Why is this so? One reason may be the recruitment patterns of media organisations. Increasingly, they expect graduates to take unpaid internships if they wish to get their feet on the first rung of the ladder. That skews their recruitment towards the scions of better-off families, who can afford to work for nothing for a while. If they have any interest in addressing this imbalance, maybe media companies should review their hiring policies.
Among them, only the BBC appears near the top of the list of desirable employers for graduates, though Bloomberg has been climbing the rankings. Nationally, the top-ranked employer last year (in terms of application numbers) was PricewaterhouseCoopers. Ten years ago, it was Marks & Spencer. Nowadays, far fewer graduates think that Your M&S is a place for Them. Indeed finance, accounting and professional services are increasingly dominant at the top end of recruitment market; 43 per cent of "graduate" jobs offered by the members of the Association of Graduate Recruiters are in that category.
The surveys of graduate attitudes to employment produced by High Flyers and Universum offer an interesting perspective on employment patterns in Britain, and on the perceived status of different employers.

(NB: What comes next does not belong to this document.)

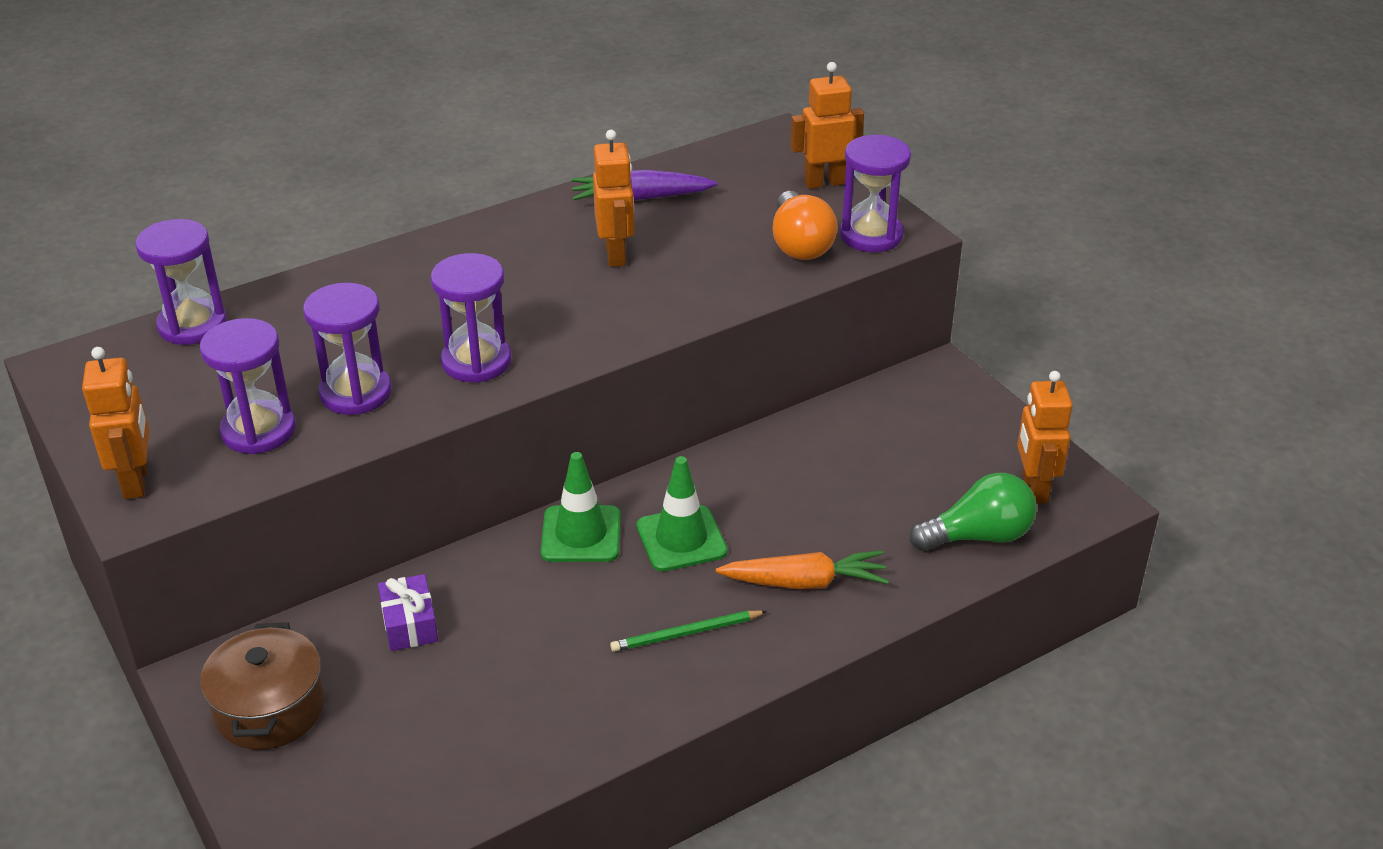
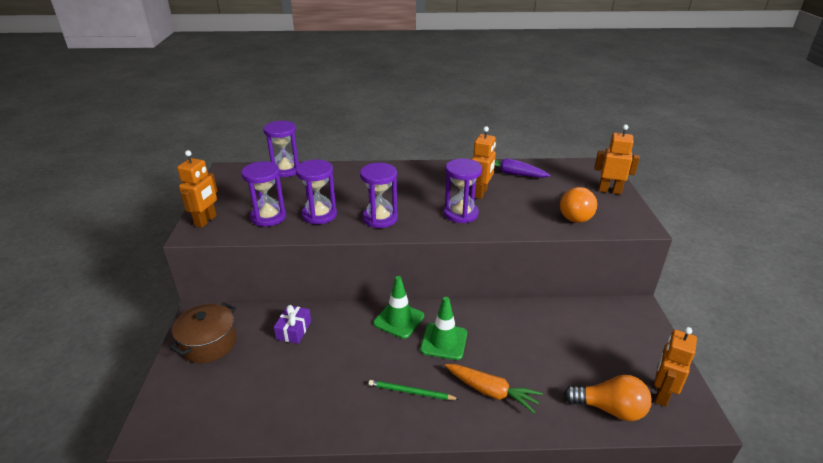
camera: 30 degrees right, 5 degrees down
(871, 235) = (619, 221): purple hourglass -> purple hourglass (460, 214)
(978, 536) = (609, 409): green light bulb -> orange light bulb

They show just how quickly the labour market is changing. Only a few institutions, such as the BBC and the Foreign and Commonwealth Office, have held position near the top of the table over several decades. Students still aspire to be Our Man in Timbuktu, or the next Jeremy Paxman (Malvern College and Cambridge). Most manufacturers, by contrast, have tumbled down the league. Even for engineering graduates, the category "engineering/manufacturing" only ranks 10th in their list of desired openings.
There are surprises. It is encouraging to see that Teach First is increasingly seen as an attractive option. My old employer the Financial Services Authority is starting to look quite appealing, now that I have left.

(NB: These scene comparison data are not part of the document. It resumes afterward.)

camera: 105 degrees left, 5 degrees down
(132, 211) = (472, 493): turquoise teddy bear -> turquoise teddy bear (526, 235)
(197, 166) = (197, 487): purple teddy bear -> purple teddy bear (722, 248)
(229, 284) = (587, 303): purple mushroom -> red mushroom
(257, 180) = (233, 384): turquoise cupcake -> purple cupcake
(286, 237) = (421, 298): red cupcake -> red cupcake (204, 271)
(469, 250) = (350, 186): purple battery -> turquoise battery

But there is no doubt who the new ICIs and Unilevers are today: the investment banks. Even the management consultancies (apart from another of my alma maters, McKinsey) are in a lower division.
Perhaps the LSE's position, a stone's throw from the Goldman Sachs offices on Fleet Street, creates a peculiar micro-climate, but more than 1,000 of our graduating class applied there last year. Not quite all were successful, it is fair to say, but it is clear that Tom Wolfe's "masters of the universe" tag still sticks.
What of the new heroes of the financial markets, the hedge funds and the private equity houses? They are not household names, of course, and most plan to keep it that way. And they are individually small, so they do not figure in the national tables. But they are increasingly active in the market, looking for what we must now learn to call "oven-ready" graduates. Not plump and plucked, you understand - indeed lean and hungry is better - but they typically must offer high-level and targeted skills in financial techniques, which normally means an MSc at least, possibly even a PhD.
These new entrants are prepared to pay well. The LSE's average salary six months after graduating is £25,500, but the range is from zero to £150,000. And it is the small financial boutiques and consultancies that offer the best prospect of early riches.
Overall, this year, the market is buoyant. Graduate vacancies are up, and starting salaries too, by better than inflation. But we must remember that by no means all graduates begin in what we call "graduate jobs" - only a minority do so - and in the economy as a whole, unemployment is rising and vacancies falling. I suspect the UK labour market will soften further over the next couple of years, though the Bank of England expects job opportunities in financial services to increase.
Remember, though, that the UK is no longer the only market to consider. More than half of LSE graduates want to work elsewhere. This year, for the first time, there will be an LSE career fair in Beijing for our Chinese graduates. With the renminbi on the rise, maybe they will begin to push up our average starting salary.